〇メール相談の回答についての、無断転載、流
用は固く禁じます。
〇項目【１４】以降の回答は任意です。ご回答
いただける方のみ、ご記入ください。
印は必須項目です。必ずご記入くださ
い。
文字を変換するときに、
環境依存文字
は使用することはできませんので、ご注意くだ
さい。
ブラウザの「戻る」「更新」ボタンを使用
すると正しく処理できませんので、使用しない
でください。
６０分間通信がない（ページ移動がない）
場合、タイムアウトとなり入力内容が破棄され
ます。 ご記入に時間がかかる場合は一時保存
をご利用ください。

WORK INSTRUCTION =
Word for word, return each of the entries shown above.

RESULT OF THE TASK =
〇メール相談の回答についての、無断転載、流
用は固く禁じます。
〇項目【１４】以降の回答は任意です。ご回答
いただける方のみ、ご記入ください。
印は必須項目です。必ずご記入くださ
い。
文字を変換するときに、
環境依存文字
は使用することはできませんので、ご注意くだ
さい。
ブラウザの「戻る」「更新」ボタンを使用
すると正しく処理できませんので、使用しない
でください。
６０分間通信がない（ページ移動がない）
場合、タイムアウトとなり入力内容が破棄され
ます。 ご記入に時間がかかる場合は一時保存
をご利用ください。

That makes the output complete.